GridGain Developers Hub

Full-Cluster Upgrade

A full-cluster upgrade stops every node in the cluster, replaces the binaries on each node, and starts the cluster back up on the new version. The cluster is unavailable for the duration of the procedure. This page also documents the per-platform mechanics of replacing binaries on a single node — those mechanics are referenced from Rolling Upgrade for its per-node steps.

Limitations

Downtime Required for the Entire Cluster

The data plane is unavailable from the moment the first node stops until every node has been restarted on the new binaries and the cluster has formed.

No Rollback to Pre-9 Versions

The procedure on this page upgrades from one 9.x version to another. There is no supported procedure for downgrading to versions older than 9.0.

Mutual Exclusion with PITR

PITR cannot be in progress while the cluster is being restarted. PITR state survives a cluster restart, so a PITR that was in progress before stop will still be in progress after start. Resolve any pending PITR operation before stopping the cluster.

The Full-Cluster Upgrade Procedure

Phase 1 — Take a Snapshot

Take a snapshot of your data before stopping the cluster. The snapshot is your only supported recovery path if a binary upgrade leaves persistent data unreadable on the new version. Verify that the snapshot completed successfully before proceeding.

Phase 2 — Stop the Cluster

Stop Each Node Cleanly

Stop every node using your standard node-stop procedure (the package’s stop script for DEB/RPM installs, container stop for Docker, or sending the appropriate signal to the JVM for ZIP installs).

Verify Clean Shutdown

Confirm that each node has fully exited and released its files before continuing. A subsequent restart on the new binaries against an unfinished shutdown can leave the persistent state inconsistent.

Preserve work, etc, and log Directories

These directories hold the cluster’s persistent state, configuration, and logs. They must be preserved across the binary swap. The per-platform sections below describe how each packaging format handles them.

Phase 3 — Replace Binaries on Every Node

Apply the platform-specific procedure below to every node. Do not start any node until all nodes have been updated; nodes are started together in phase 4.

ZIP Archive

  1. If work, etc, and log are inside the install tree, move them outside before deleting the install tree. (If they are already outside the install tree, no action is needed.)

  2. Replace the contents of the install directory with the unpacked new ZIP.

  3. Copy gridgain.properties from the new install’s etc/ directory over the preserved file in your etc/ directory, so that the version metadata matches the new binaries.
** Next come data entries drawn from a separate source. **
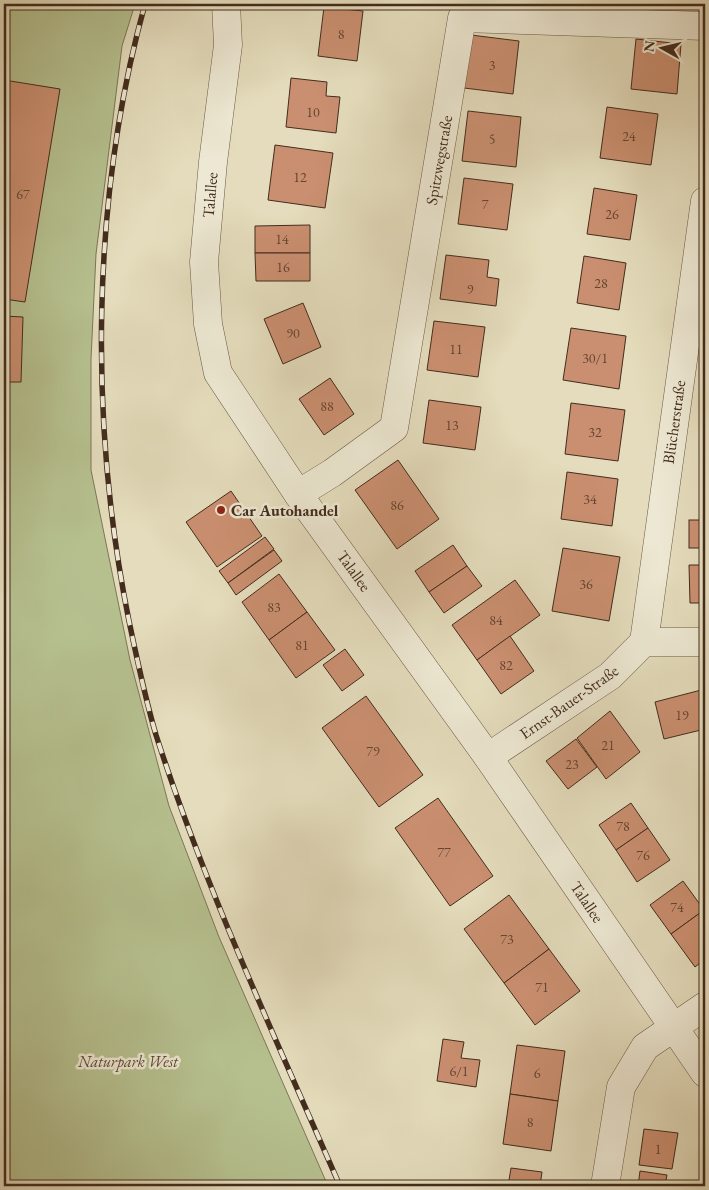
<svg xmlns="http://www.w3.org/2000/svg" width="709" height="1190" font-family="'EB Garamond',serif">
  <rect width="100%" height="100%" fill="#e4dcbc"/>
  <filter id="stains"><feTurbulence type="fractalNoise" baseFrequency=".004" numOctaves="4"/><feColorMatrix values="0 0 0 0 .2 0 0 0 0 .09 0 0 0 0 .02 0 0 0 .5 -.17"/></filter>
  <radialGradient id="worn" r=".72"><stop offset=".6" stop-color="#630" stop-opacity="0"/><stop offset="1" stop-color="#630" stop-opacity=".3"/></radialGradient>
  <polygon fill="#b6c08f" stroke="#7c7656" points="4,4 135,4 122,46 96,254 91,359 91,470 130,660 169,806 219,937 328,1186 4,1186"/>
  <g fill="#ca8f70" stroke="#432c1d">
    <polygon points="324,7 363,11 357,61 318,56"/>
    <polygon points="471,35 519,41 513,94 464,88"/>
    <polygon points="636,39 681,44 677,94 631,89"/>
    <polygon points="291,78 327,82 326,96 340,97 336,133 286,127"/>
    <polygon points="4,80 60,89 25,302 4,299"/>
    <polygon points="607,107 658,114 651,165 600,158"/>
    <polygon points="468,111 521,117 516,167 462,161"/>
    <polygon points="275,145 333,153 325,208 268,200"/>
    <polygon points="464,178 513,184 507,230 458,224"/>
    <polygon points="594,188 637,195 630,240 587,234"/>
    <polygon points="310,225 310,253 255,253 255,226"/>
    <polygon points="255,253 310,253 310,281 256,281"/>
    <polygon points="446,255 489,260 487,277 499,279 496,306 440,299"/>
    <polygon points="584,256 626,263 619,310 577,303"/>
    <polygon points="303,303 321,347 283,364 264,319"/>
    <polygon points="4,316 23,317 21,382 4,382"/>
    <polygon points="434,321 485,327 478,377 427,370"/>
    <polygon points="571,328 626,336 619,389 563,380"/>
    <polygon points="330,378 354,414 324,435 299,399"/>
    <polygon points="429,400 481,407 475,450 423,443"/>
    <polygon points="571,403 625,410 618,461 565,454"/>
    <polygon points="398,460 439,519 397,549 355,490"/>
    <polygon points="567,472 618,479 612,526 561,519"/>
    <polygon points="231,491 262,536 217,567 186,522"/>
    <rect x="689" y="520" width="16" height="28"/>
    <polygon points="265,537 274,549 228,583 219,571"/>
    <polygon points="453,545 467,566 429,592 415,571"/>
    <polygon points="563,548 620,557 609,621 552,611"/>
    <polygon points="274,550 282,561 236,595 228,583"/>
    <polygon points="689,565 705,565 705,603 690,603"/>
    <polygon points="467,566 482,586 444,613 429,592"/>
    <polygon points="279,574 307,612 269,640 242,602"/>
    <polygon points="515,580 540,615 477,660 452,625"/>
    <polygon points="307,612 335,650 296,678 269,640"/>
    <polygon points="510,636 534,671 501,694 477,660"/>
    <polygon points="345,649 364,675 342,691 323,665"/>
    <polygon points="705,689 705,729 664,739 655,702"/>
    <polygon points="366,696 423,775 379,807 322,728"/>
    <polygon points="610,711 640,752 606,779 577,738"/>
    <polygon points="576,739 597,767 568,789 546,761"/>
    <polygon points="438,798 493,876 450,906 395,828"/>
    <polygon points="631,803 648,828 616,850 599,825"/>
    <polygon points="648,828 670,860 637,882 616,850"/>
    <polygon points="683,881 704,910 671,934 650,905"/>
    <polygon points="509,895 549,949 504,983 464,929"/>
    <polygon points="704,910 705,959 695,967 671,934"/>
    <polygon points="549,949 580,991 535,1025 504,983"/>
    <polygon points="443,1039 464,1042 461,1058 480,1060 476,1087 437,1081"/>
    <polygon points="517,1045 565,1051 558,1101 510,1094"/>
    <polygon points="510,1094 558,1101 551,1151 503,1144"/>
    <polygon points="644,1129 678,1133 672,1169 639,1165"/>
    <polygon points="511,1168 542,1172 540,1186 508,1186"/>
    <polygon points="640,1171 667,1175 665,1186 638,1186"/>
  </g>
  <g fill="none" stroke-linecap="round" stroke-linejoin="round">
    <g stroke="#6b5845" stroke-width="29">
      <g id="street">
        <polyline points="226,4 228,45 213,162 204,262 208,324 218,373 298,494 488,757 705,1073"/>
        <polyline points="298,494 332,473 394,428 462,18 705,26"/>
        <polyline points="644,642 705,201"/>
        <polyline points="488,757 610,676 644,642 705,642"/>
        <polyline points="605,1186 621,1087 645,1047 705,1006"/>
      </g>
    </g>
    <use href="#street" stroke="#ede8d3" stroke-width="28"/>
    <g stroke="#432c1d" stroke-width="5.5">
      <path id="rail" d="M 145,4 C 91,199 89,423 129,621 C 137,659 145,698 156,735 C 206,890 275,1037 340,1186"/>
    </g>
    <use href="#rail" stroke="#ede8d3" stroke-width="4" stroke-dasharray="11" stroke-linecap="butt"/>
  </g>
  <circle fill="#8f2418" stroke="#ede8d3" stroke-width="2" cx="221" cy="510" r="5"/>
  <g text-anchor="middle" dominant-baseline="central" stroke-width="5" stroke-linejoin="round" paint-order="stroke">
    <g font-size="14" fill="#654532">
      <text x="341" y="34">8</text>
      <text x="492" y="65">3</text>
      <text x="313" y="112">10</text>
      <text x="629" y="136">24</text>
      <text x="492" y="139">5</text>
      <text x="300" y="177">12</text>
      <text x="23" y="194">67</text>
      <text x="485" y="204">7</text>
      <text x="612" y="214">26</text>
      <text x="282" y="239">14</text>
      <text x="283" y="267">16</text>
      <text x="601" y="283">28</text>
      <text x="470" y="289">9</text>
      <text x="293" y="333">90</text>
      <text x="456" y="349">11</text>
      <text x="595" y="358">30/1</text>
      <text x="327" y="406">88</text>
      <text x="452" y="425">13</text>
      <text x="595" y="432">32</text>
      <text x="590" y="499">34</text>
      <text x="397" y="505">86</text>
      <text x="586" y="584">36</text>
      <text x="274" y="607">83</text>
      <text x="496" y="620">84</text>
      <text x="302" y="645">81</text>
      <text x="506" y="665">82</text>
      <text x="682" y="715">19</text>
      <text x="608" y="745">21</text>
      <text x="373" y="751">79</text>
      <text x="572" y="764">23</text>
      <text x="623" y="826">78</text>
      <text x="444" y="852">77</text>
      <text x="643" y="855">76</text>
      <text x="677" y="907">74</text>
      <text x="507" y="939">73</text>
      <text x="542" y="987">71</text>
      <text x="459" y="1071">6/1</text>
      <text x="537" y="1073">6</text>
      <text x="530" y="1122">8</text>
      <text x="658" y="1149">1</text>
    </g>
    <g font-size="16" fill="#432c1d" stroke="#ede8d3">
      <text transform="translate(439 160) rotate(-80)">Spitzwegstraße</text>
      <text transform="translate(210 195) rotate(-85)">Talallee</text>
      <text transform="translate(674 422) rotate(-82)">Blücherstraße</text>
      <text transform="translate(354 571) rotate(54)">Talallee</text>
      <text transform="translate(569 702) rotate(-35)">Ernst-Bauer-Straße</text>
      <text transform="translate(587 902) rotate(56)">Talallee</text>
    </g>
    <g font-size="16" font-weight="bold" fill="#432c1d" stroke="#ede8d3" text-anchor="start">
      <text x="231" y="510">Car Autohandel</text>
    </g>
    <g font-size="16" font-style="italic" fill="#5a4a34" stroke="#ede8d3">
      <text x="128" y="1061">Naturpark West</text>
    </g>
  </g>
  <rect width="709" height="1190" fill="none" stroke="#e4dcbc" stroke-width="20"/>
  <rect x="5" y="5" width="699" height="1180" fill="none" stroke="#432c1d" stroke-width="2.5"/>
  <rect x="10" y="10" width="689" height="1170" fill="none" stroke="#432c1d"/>
  <g transform="translate(662 48) rotate(278)" stroke="#ede8d3" stroke-width="4" paint-order="stroke">
  <path d="M0-4L9 19L0 12L-9 19Z" fill="#432c1d"/>
  <text y="-8" font-size="14" font-weight="bold" text-anchor="middle" fill="#432c1d">N</text>
  </g>
  <rect width="100%" height="100%" filter="url(#stains)"/>
  <rect width="100%" height="100%" fill="url(#worn)"/>
</svg>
This step is specific to ZIP installs; the DEB/RPM and Docker procedures handle the equivalent automatically.

DEB / RPM Package

  1. With the node already stopped from phase 2, run the standard package-manager upgrade command for your distribution. The package upgrade preserves any existing vars.env and gridgain-config.conf files in a backup/ subdirectory under the configuration directory, ensures the install, configuration, log, PID, and work directories exist with the correct ownership, and registers the service unit (systemd or Upstart) for the new binaries. The persistent work directory is left untouched, so existing cluster state is preserved.

  2. Do not start the service yet — phase 4 starts every node together.

Docker

  1. Update the image tag in your run command, Compose file, or Kubernetes manifest to the new version. The container itself is started in phase 4, against the same persistent volume that holds work, etc, and log.

Phase 4 — Start the Cluster

Start Each Node

Start every node using its normal start procedure. Order does not matter — the cluster forms once a quorum of cluster-management nodes is up.

Verify Cluster Formation

Confirm that every node is an active member of the cluster and that the cluster reports a healthy state.

Verify Data Recovery

Run a sample of read operations against pre-existing tables to confirm that the data is accessible.

Verify Cluster Health Metrics

Check the standard cluster health metrics. Persistent state recovery happens during node startup; errors surfaced during this phase usually point at storage or cluster-state issues.

What the Cluster Does at First Start on the New Version

When you start a cluster on new binaries against existing persistent state, the cluster:

  • Restores cluster-management state from disk.

  • Replays the cluster metadata log, re-applying schemas, indexes, and distribution zones.

  • Reopens the persistent storage files. There is no on-disk format check; the cluster relies on the new binaries being able to read state written by the previous version.

  • Re-forms the cluster topology over the standard inter-node connections.

Note on the Recorded Cluster Version

The cluster’s recorded version is updated only by the rolling-upgrade commit step. A full-cluster upgrade does not run that step, so after a full-cluster upgrade the recorded version reflects the version at which the cluster last completed a rolling upgrade — or the version at which the cluster was first initialised — not the version of the binaries currently running.